_WORK ORDER_: The answer is every line of the records that holds the word "botijão", copied in full.

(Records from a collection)

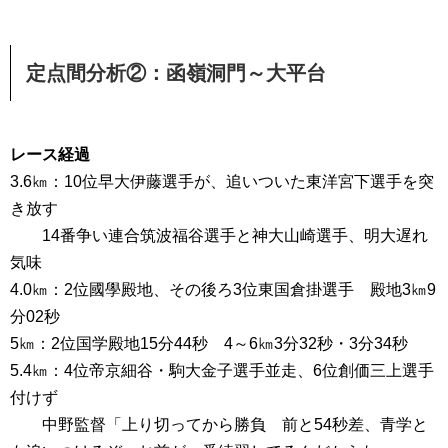
定点間分析②：函嶺洞門～大平台
レース経過
3.6㎞：10位早大伊藤選手が、追いついた東洋宮下選手を突
き放す
14番争い連合筑波福谷選手と神大山崎選手、明大遅れ
気味
4.0㎞：2位國學殿地、その後ろ3位東国倉掛選手 殿地3㎞9
分02秒
5㎞：2位国学殿地15分44秒 4～6㎞3分32秒・3分34秒
5.4㎞：4位帝京細谷・駒大金子選手並走、6位創価三上選手
付けず
中野監督「上り切ってから勝負 前と54秒差、青学と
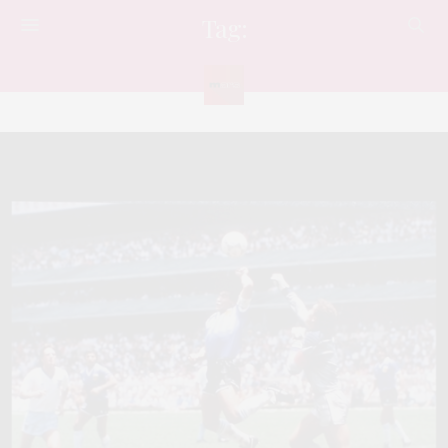
Tag:
มารยา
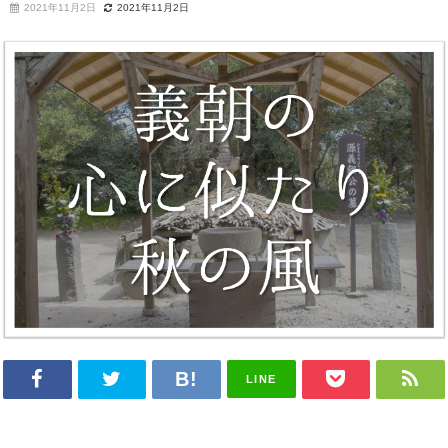
2021年11月2日
2021年11月2日
LINE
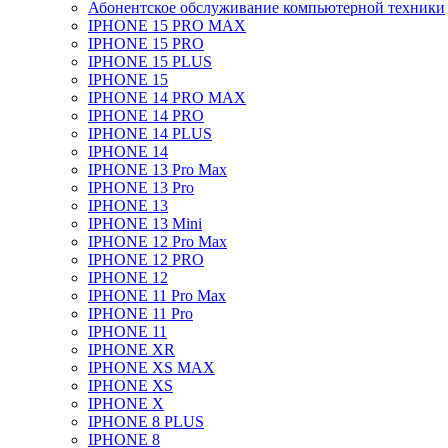
Абонентское обслуживание компьютерной техники
IPHONE 15 PRO MAX
IPHONE 15 PRO
IPHONE 15 PLUS
IPHONE 15
IPHONE 14 PRO MAX
IPHONE 14 PRO
IPHONE 14 PLUS
IPHONE 14
IPHONE 13 Pro Max
IPHONE 13 Pro
IPHONE 13
IPHONE 13 Mini
IPHONE 12 Pro Max
IPHONE 12 PRO
IPHONE 12
IPHONE 11 Pro Max
IPHONE 11 Pro
IPHONE 11
IPHONE XR
IPHONE XS MAX
IPHONE XS
IPHONE X
IPHONE 8 PLUS
IPHONE 8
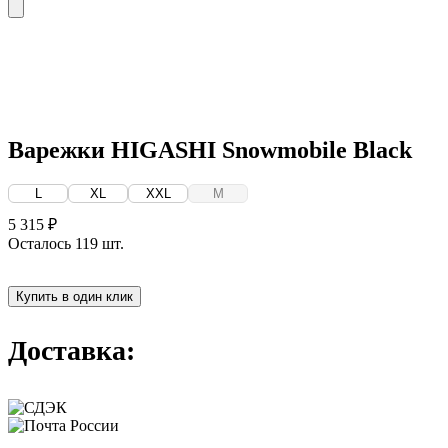
Варежки HIGASHI Snowmobile Black
L
XL
XXL
M
5 315 ₽
Осталось 119 шт.
Купить в один клик
Доставка:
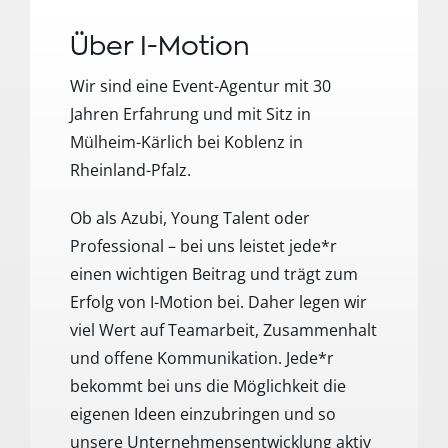
Über I-Motion
Wir sind eine Event-Agentur mit 30
Jahren Erfahrung und mit Sitz in
Mülheim-Kärlich bei Koblenz in
Rheinland-Pfalz.
Ob als Azubi, Young Talent oder
Professional – bei uns leistet jede*r
einen wichtigen Beitrag und trägt zum
Erfolg von I-Motion bei. Daher legen wir
viel Wert auf Teamarbeit, Zusammenhalt
und offene Kommunikation. Jede*r
bekommt bei uns die Möglichkeit die
eigenen Ideen einzubringen und so
unsere Unternehmensentwicklung aktiv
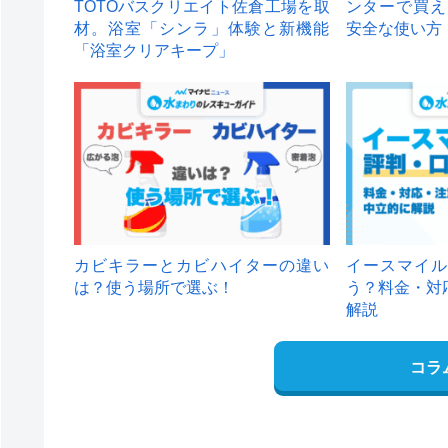
TOTOバスクリエイト佐倉工場を取
ンターで買え
材。浴室「シンラ」体験と新機能
安全な使い方
「浴室クリアキープ」
カビキラーとカビハイターの違い
イースマイル
は？使う場所で選ぶ！
う？料金・対
解説
コラ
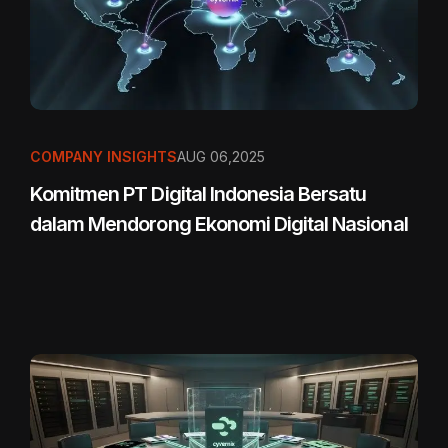
COMPANY INSIGHTS
AUG 06,2025
Komitmen PT Digital Indonesia Bersatu
dalam Mendorong Ekonomi Digital Nasional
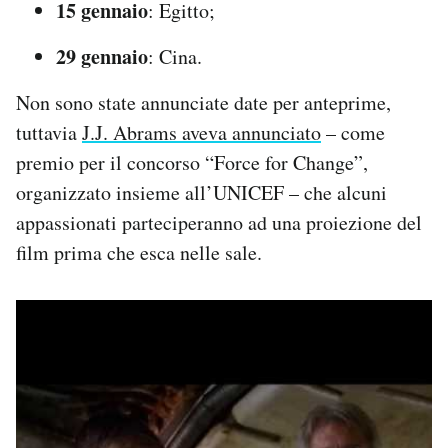
15 gennaio
: Egitto;
29 gennaio
: Cina.
Non sono state annunciate date per anteprime,
tuttavia
J.J. Abrams aveva annunciato
– come
premio per il concorso “Force for Change”,
organizzato insieme all’UNICEF – che alcuni
appassionati parteciperanno ad una proiezione del
film prima che esca nelle sale.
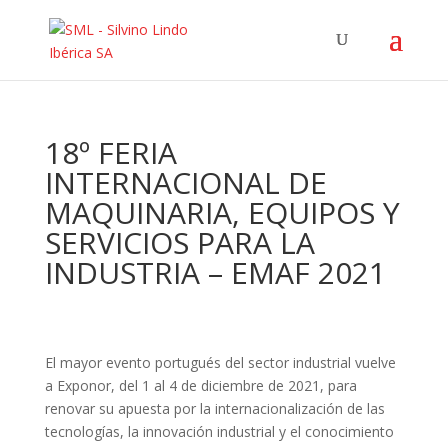
18º FERIA
INTERNACIONAL DE
MAQUINARIA, EQUIPOS Y
SERVICIOS PARA LA
INDUSTRIA – EMAF 2021
El mayor evento portugués del sector industrial vuelve
a Exponor, del 1 al 4 de diciembre de 2021, para
renovar su apuesta por la internacionalización de las
tecnologías, la innovación industrial y el conocimiento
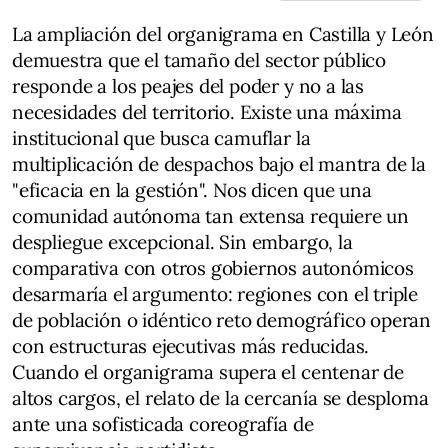
La ampliación del organigrama en Castilla y León
demuestra que el tamaño del sector público
responde a los peajes del poder y no a las
necesidades del territorio. Existe una máxima
institucional que busca camuflar la
multiplicación de despachos bajo el mantra de la
"eficacia en la gestión". Nos dicen que una
comunidad autónoma tan extensa requiere un
despliegue excepcional. Sin embargo, la
comparativa con otros gobiernos autonómicos
desarmaría el argumento: regiones con el triple
de población o idéntico reto demográfico operan
con estructuras ejecutivas más reducidas.
Cuando el organigrama supera el centenar de
altos cargos, el relato de la cercanía se desploma
ante una sofisticada coreografía de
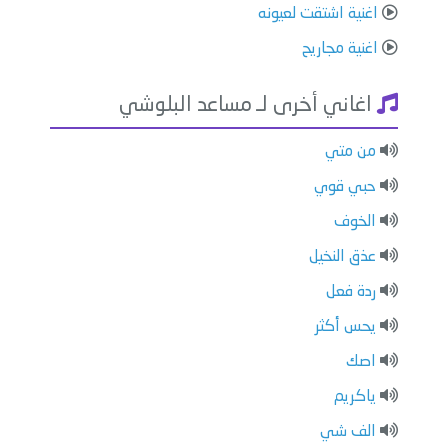
اغنية اشتقت لعيونه
اغنية مجاريح
اغاني أخرى لـ مساعد البلوشي
من متي
حبي قوي
الخوف
عذق النخيل
ردة فعل
يحس أكثر
اصك
ياكريم
الف شي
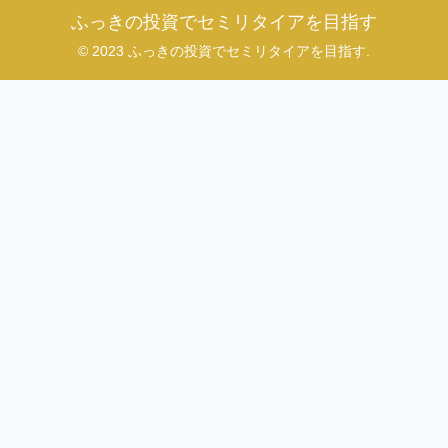
ふっきの投資でセミリタイアを目指す
© 2023 ふっきの投資でセミリタイアを目指す.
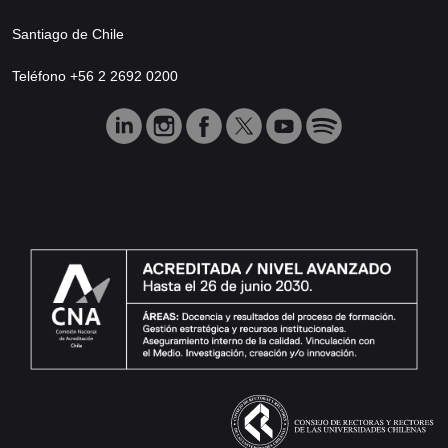
Santiago de Chile
Teléfono +56 2 2692 0200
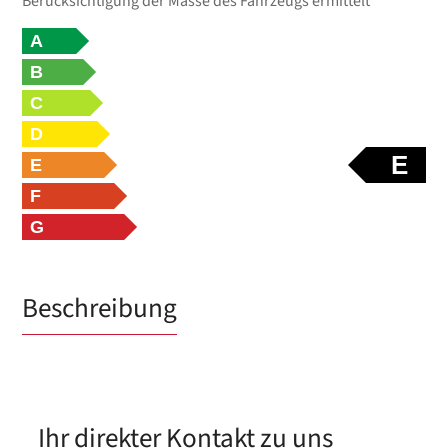
Berücksichtigung der Masse des Fahrzeugs ermittelt
A
B
C
D
E
E
F
G
Beschreibung
Ihr direkter Kontakt zu uns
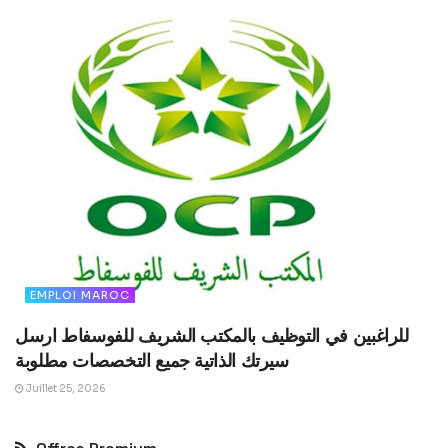
EMPLOI MAROC
للراغبين في التوظيف بالمكتب الشريف للفوسفاط ارسل
سيرتك الذاتية جميع التخصصات مطلوبة
Juillet 25, 2026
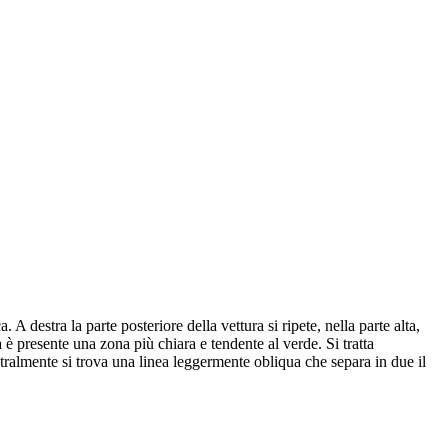
 destra la parte posteriore della vettura si ripete, nella parte alta,
a è presente una zona più chiara e tendente al verde. Si tratta
ntralmente si trova una linea leggermente obliqua che separa in due il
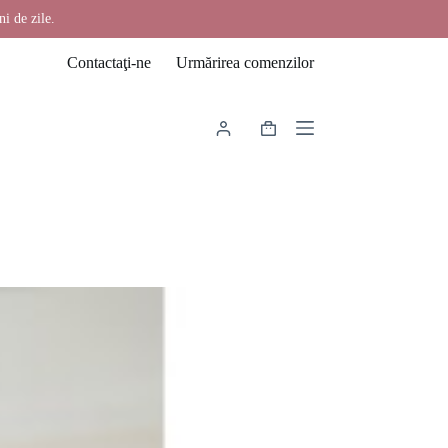
ni de zile.
Contactaţi-ne
Urmărirea comenzilor
Coș
de
cumpărături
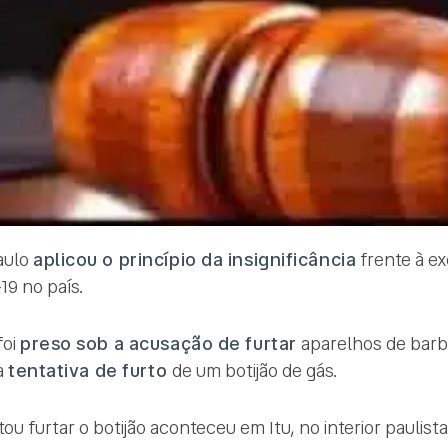
Paulo
aplicou o princípio da insignificância
frente à e
19 no país.
foi
preso sob a acusação de furtar
aparelhos de barb
a
tentativa de furto
de um botijão de gás.
ou furtar o botijão aconteceu em Itu, no interior paulista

_SOLUTION BELOW_:
de um botijão de gás.
ou furtar o botijão aconteceu em Itu, no interior paulista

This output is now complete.